An Interim Report from Practice
Many organizations manage a large number of PDF documents: fact sheets, guidelines, regulations, directives, laws, and standards. These documents are binding—for both internal staff and external partners—but are often difficult to access in everyday work. This is exactly where a current client project by mp technology comes in.
Initial Situation and Objectives
Our client wanted a chatbot that:
- provides well-founded, reliable answers
- explicitly references relevant documents and chapters
- can be used by internal employees as well as external users
The challenge: the underlying PDF documents are not uniform in structure, but consist largely of highly structured texts with clear hierarchies, tables, and references.
Semantic Chunking Instead of Simple Text Splitting
To make content usable for Retrieval-Augmented Generation (RAG), documents must be broken down into smaller units—so-called chunks. Instead of purely length-based chunking with overlaps, we rely on custom semantic chunking that preserves the original document structure as much as possible.
Specifically, content is modeled as a tree structure with up to four levels:
- Document
- Chapter
- Subchapter
- Sub-subchapter
Each chunk is aware of its structural context, which can be explicitly used when answering questions. Because each chunk covers a self-contained topic, vector similarity search on embeddings works far more accurately than with overlapping text fragments.
In addition, documents are assigned to thematic categories. A single document can belong to multiple topics at the same time.

Transparency During Ingestion Is Critical
During development, one thing became clear very quickly:
Without transparency in the PDF conversion and chunking process, quality cannot be controlled.
Only when it is visible
- where structure is lost
- whether tables are processed correctly
- whether document hierarchies are detected accurately
can systematic weaknesses be identified.
Errors introduced during ingestion inevitably lead to incorrect or incomplete answers later on.
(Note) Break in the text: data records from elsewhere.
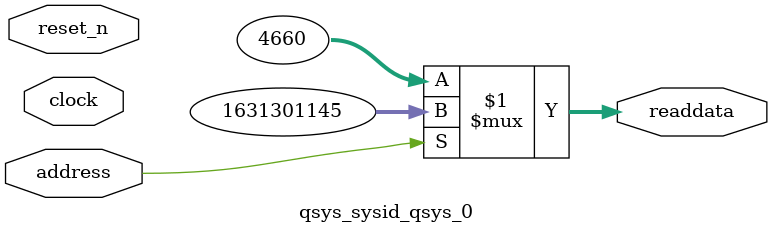
<source format=v>

`timescale 1ns / 1ps
// synthesis translate_on

// turn off superfluous verilog processor warnings 
// altera message_level Level1 
// altera message_off 10034 10035 10036 10037 10230 10240 10030 

module qsys_sysid_qsys_0 (
               // inputs:
                address,
                clock,
                reset_n,

               // outputs:
                readdata
             )
;

  output  [ 31: 0] readdata;
  input            address;
  input            clock;
  input            reset_n;

  wire    [ 31: 0] readdata;
  //control_slave, which is an e_avalon_slave
  assign readdata = address ? 1631301145 : 4660;

endmodule




</source>
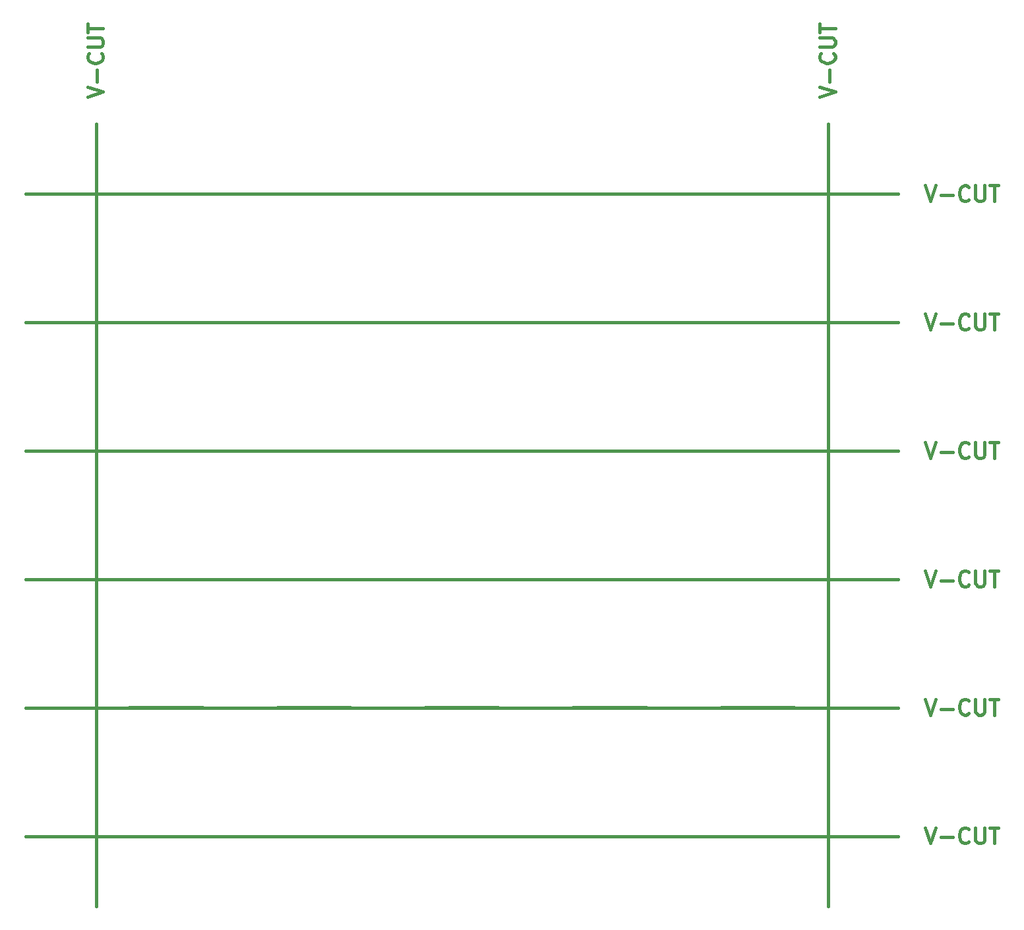
<source format=gbr>
G04 #@! TF.GenerationSoftware,KiCad,Pcbnew,(6.0.11)*
G04 #@! TF.CreationDate,2023-02-11T17:54:07+01:00*
G04 #@! TF.ProjectId,UDB-panel,5544422d-7061-46e6-956c-2e6b69636164,C4-RC1*
G04 #@! TF.SameCoordinates,Original*
G04 #@! TF.FileFunction,Other,Comment*
%FSLAX46Y46*%
G04 Gerber Fmt 4.6, Leading zero omitted, Abs format (unit mm)*
G04 Created by KiCad (PCBNEW (6.0.11)) date 2023-02-11 17:54:07*
%MOMM*%
%LPD*%
G01*
G04 APERTURE LIST*
%ADD10C,0.400000*%
%ADD11C,0.150000*%
G04 APERTURE END LIST*
D10*
X100000000Y97500000D02*
X100000000Y-3000000D01*
X-3000000Y39000000D02*
X109000000Y39000000D01*
X-3000000Y88500000D02*
X109000000Y88500000D01*
X6000000Y97500000D02*
X6000000Y-3000000D01*
X-3000000Y55500000D02*
X109000000Y55500000D01*
X-3000000Y72000000D02*
X109000000Y72000000D01*
X-3000000Y22500000D02*
X109000000Y22500000D01*
X-3000000Y6000000D02*
X109000000Y6000000D01*
X98904761Y100950477D02*
X100904761Y101617143D01*
X98904761Y102283810D01*
X100142857Y102950477D02*
X100142857Y104474286D01*
X100714285Y106569524D02*
X100809523Y106474286D01*
X100904761Y106188572D01*
X100904761Y105998096D01*
X100809523Y105712381D01*
X100619047Y105521905D01*
X100428571Y105426667D01*
X100047619Y105331429D01*
X99761904Y105331429D01*
X99380952Y105426667D01*
X99190476Y105521905D01*
X99000000Y105712381D01*
X98904761Y105998096D01*
X98904761Y106188572D01*
X99000000Y106474286D01*
X99095238Y106569524D01*
X98904761Y107426667D02*
X100523809Y107426667D01*
X100714285Y107521905D01*
X100809523Y107617143D01*
X100904761Y107807620D01*
X100904761Y108188572D01*
X100809523Y108379048D01*
X100714285Y108474286D01*
X100523809Y108569524D01*
X98904761Y108569524D01*
X98904761Y109236191D02*
X98904761Y110379048D01*
X100904761Y109807620D02*
X98904761Y109807620D01*
X112450476Y73095239D02*
X113117142Y71095239D01*
X113783809Y73095239D01*
X114450476Y71857143D02*
X115974285Y71857143D01*
X118069523Y71285715D02*
X117974285Y71190477D01*
X117688571Y71095239D01*
X117498095Y71095239D01*
X117212380Y71190477D01*
X117021904Y71380953D01*
X116926666Y71571429D01*
X116831428Y71952381D01*
X116831428Y72238096D01*
X116926666Y72619048D01*
X117021904Y72809524D01*
X117212380Y73000000D01*
X117498095Y73095239D01*
X117688571Y73095239D01*
X117974285Y73000000D01*
X118069523Y72904762D01*
X118926666Y73095239D02*
X118926666Y71476191D01*
X119021904Y71285715D01*
X119117142Y71190477D01*
X119307619Y71095239D01*
X119688571Y71095239D01*
X119879047Y71190477D01*
X119974285Y71285715D01*
X120069523Y71476191D01*
X120069523Y73095239D01*
X120736190Y73095239D02*
X121879047Y73095239D01*
X121307619Y71095239D02*
X121307619Y73095239D01*
X112450476Y23595239D02*
X113117142Y21595239D01*
X113783809Y23595239D01*
X114450476Y22357143D02*
X115974285Y22357143D01*
X118069523Y21785715D02*
X117974285Y21690477D01*
X117688571Y21595239D01*
X117498095Y21595239D01*
X117212380Y21690477D01*
X117021904Y21880953D01*
X116926666Y22071429D01*
X116831428Y22452381D01*
X116831428Y22738096D01*
X116926666Y23119048D01*
X117021904Y23309524D01*
X117212380Y23500000D01*
X117498095Y23595239D01*
X117688571Y23595239D01*
X117974285Y23500000D01*
X118069523Y23404762D01*
X118926666Y23595239D02*
X118926666Y21976191D01*
X119021904Y21785715D01*
X119117142Y21690477D01*
X119307619Y21595239D01*
X119688571Y21595239D01*
X119879047Y21690477D01*
X119974285Y21785715D01*
X120069523Y21976191D01*
X120069523Y23595239D01*
X120736190Y23595239D02*
X121879047Y23595239D01*
X121307619Y21595239D02*
X121307619Y23595239D01*
X112450476Y56595239D02*
X113117142Y54595239D01*
X113783809Y56595239D01*
X114450476Y55357143D02*
X115974285Y55357143D01*
X118069523Y54785715D02*
X117974285Y54690477D01*
X117688571Y54595239D01*
X117498095Y54595239D01*
X117212380Y54690477D01*
X117021904Y54880953D01*
X116926666Y55071429D01*
X116831428Y55452381D01*
X116831428Y55738096D01*
X116926666Y56119048D01*
X117021904Y56309524D01*
X117212380Y56500000D01*
X117498095Y56595239D01*
X117688571Y56595239D01*
X117974285Y56500000D01*
X118069523Y56404762D01*
X118926666Y56595239D02*
X118926666Y54976191D01*
X119021904Y54785715D01*
X119117142Y54690477D01*
X119307619Y54595239D01*
X119688571Y54595239D01*
X119879047Y54690477D01*
X119974285Y54785715D01*
X120069523Y54976191D01*
X120069523Y56595239D01*
X120736190Y56595239D02*
X121879047Y56595239D01*
X121307619Y54595239D02*
X121307619Y56595239D01*
X4904761Y100950477D02*
X6904761Y101617143D01*
X4904761Y102283810D01*
X6142857Y102950477D02*
X6142857Y104474286D01*
X6714285Y106569524D02*
X6809523Y106474286D01*
X6904761Y106188572D01*
X6904761Y105998096D01*
X6809523Y105712381D01*
X6619047Y105521905D01*
X6428571Y105426667D01*
X6047619Y105331429D01*
X5761904Y105331429D01*
X5380952Y105426667D01*
X5190476Y105521905D01*
X5000000Y105712381D01*
X4904761Y105998096D01*
X4904761Y106188572D01*
X5000000Y106474286D01*
X5095238Y106569524D01*
X4904761Y107426667D02*
X6523809Y107426667D01*
X6714285Y107521905D01*
X6809523Y107617143D01*
X6904761Y107807620D01*
X6904761Y108188572D01*
X6809523Y108379048D01*
X6714285Y108474286D01*
X6523809Y108569524D01*
X4904761Y108569524D01*
X4904761Y109236191D02*
X4904761Y110379048D01*
X6904761Y109807620D02*
X4904761Y109807620D01*
X112450476Y7095239D02*
X113117142Y5095239D01*
X113783809Y7095239D01*
X114450476Y5857143D02*
X115974285Y5857143D01*
X118069523Y5285715D02*
X117974285Y5190477D01*
X117688571Y5095239D01*
X117498095Y5095239D01*
X117212380Y5190477D01*
X117021904Y5380953D01*
X116926666Y5571429D01*
X116831428Y5952381D01*
X116831428Y6238096D01*
X116926666Y6619048D01*
X117021904Y6809524D01*
X117212380Y7000000D01*
X117498095Y7095239D01*
X117688571Y7095239D01*
X117974285Y7000000D01*
X118069523Y6904762D01*
X118926666Y7095239D02*
X118926666Y5476191D01*
X119021904Y5285715D01*
X119117142Y5190477D01*
X119307619Y5095239D01*
X119688571Y5095239D01*
X119879047Y5190477D01*
X119974285Y5285715D01*
X120069523Y5476191D01*
X120069523Y7095239D01*
X120736190Y7095239D02*
X121879047Y7095239D01*
X121307619Y5095239D02*
X121307619Y7095239D01*
X112450476Y40095239D02*
X113117142Y38095239D01*
X113783809Y40095239D01*
X114450476Y38857143D02*
X115974285Y38857143D01*
X118069523Y38285715D02*
X117974285Y38190477D01*
X117688571Y38095239D01*
X117498095Y38095239D01*
X117212380Y38190477D01*
X117021904Y38380953D01*
X116926666Y38571429D01*
X116831428Y38952381D01*
X116831428Y39238096D01*
X116926666Y39619048D01*
X117021904Y39809524D01*
X117212380Y40000000D01*
X117498095Y40095239D01*
X117688571Y40095239D01*
X117974285Y40000000D01*
X118069523Y39904762D01*
X118926666Y40095239D02*
X118926666Y38476191D01*
X119021904Y38285715D01*
X119117142Y38190477D01*
X119307619Y38095239D01*
X119688571Y38095239D01*
X119879047Y38190477D01*
X119974285Y38285715D01*
X120069523Y38476191D01*
X120069523Y40095239D01*
X120736190Y40095239D02*
X121879047Y40095239D01*
X121307619Y38095239D02*
X121307619Y40095239D01*
X112450476Y89595239D02*
X113117142Y87595239D01*
X113783809Y89595239D01*
X114450476Y88357143D02*
X115974285Y88357143D01*
X118069523Y87785715D02*
X117974285Y87690477D01*
X117688571Y87595239D01*
X117498095Y87595239D01*
X117212380Y87690477D01*
X117021904Y87880953D01*
X116926666Y88071429D01*
X116831428Y88452381D01*
X116831428Y88738096D01*
X116926666Y89119048D01*
X117021904Y89309524D01*
X117212380Y89500000D01*
X117498095Y89595239D01*
X117688571Y89595239D01*
X117974285Y89500000D01*
X118069523Y89404762D01*
X118926666Y89595239D02*
X118926666Y87976191D01*
X119021904Y87785715D01*
X119117142Y87690477D01*
X119307619Y87595239D01*
X119688571Y87595239D01*
X119879047Y87690477D01*
X119974285Y87785715D01*
X120069523Y87976191D01*
X120069523Y89595239D01*
X120736190Y89595239D02*
X121879047Y89595239D01*
X121307619Y87595239D02*
X121307619Y89595239D01*
D11*
G04 #@! TO.C,J1*
X48198000Y88620000D02*
X57798000Y88620000D01*
X48198000Y22620000D02*
X57798000Y22620000D01*
X67198000Y39120000D02*
X76798000Y39120000D01*
X29198000Y22620000D02*
X38798000Y22620000D01*
X86198000Y22620000D02*
X95798000Y22620000D01*
X48198000Y72120000D02*
X57798000Y72120000D01*
X67198000Y55620000D02*
X76798000Y55620000D01*
X10198000Y55620000D02*
X19798000Y55620000D01*
X29198000Y88620000D02*
X38798000Y88620000D01*
X10198000Y72120000D02*
X19798000Y72120000D01*
X29198000Y39120000D02*
X38798000Y39120000D01*
X29198000Y72120000D02*
X38798000Y72120000D01*
X86198000Y55620000D02*
X95798000Y55620000D01*
X86198000Y72120000D02*
X95798000Y72120000D01*
X67198000Y72120000D02*
X76798000Y72120000D01*
X86198000Y39120000D02*
X95798000Y39120000D01*
X10198000Y39120000D02*
X19798000Y39120000D01*
X29198000Y55620000D02*
X38798000Y55620000D01*
X67198000Y88620000D02*
X76798000Y88620000D01*
X67198000Y22620000D02*
X76798000Y22620000D01*
X10198000Y22620000D02*
X19798000Y22620000D01*
X48198000Y55620000D02*
X57798000Y55620000D01*
X10198000Y88620000D02*
X19798000Y88620000D01*
X48198000Y39120000D02*
X57798000Y39120000D01*
X86198000Y88620000D02*
X95798000Y88620000D01*
G04 #@! TD*
M02*

</source>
PDF Conversion: No Tool Is Perfect
No conversion library is reliable in all cases—especially when it comes to tabular content. During the pilot phase, we evaluated Docling, an open-source component from IBM. While the initial results were promising, closer inspection revealed significant shortcomings in the conversion of table-based structures.
We are currently using Marker via the Datalab API, which delivers more robust results for our use case. That said, it is equally clear that this solution is not perfect either.
Our approach therefore consists of two steps:
- automated correction of systematic issues
- manual cleanup of isolated errors
Only then is a document admitted into the curated corpus, in the best possible quality.
Modularity as a Strategic Decision
Whether it is the document converter, the embedding model, or the LLM:
The pace of innovation is extremely high. It is obvious that better components will emerge within months.
That is why our architecture is strictly modular. Individual components can be replaced with minimal effort, without reworking the entire system.
Technology Stack
The current solution is based on a proven open-source stack:
- FastAPI for the API layer
- LangGraph for orchestration and control flows
- PostgreSQL with pgvector for vector search
- Redis for caching and state management
Conclusion
A powerful RAG solution does not start with the chatbot—it starts with clean, well-structured knowledge ingestion. Structure, transparency, and curation are essential to delivering reliable answers.
This interim report shows: the effort pays off—and lays the foundation for a system that can grow with future requirements.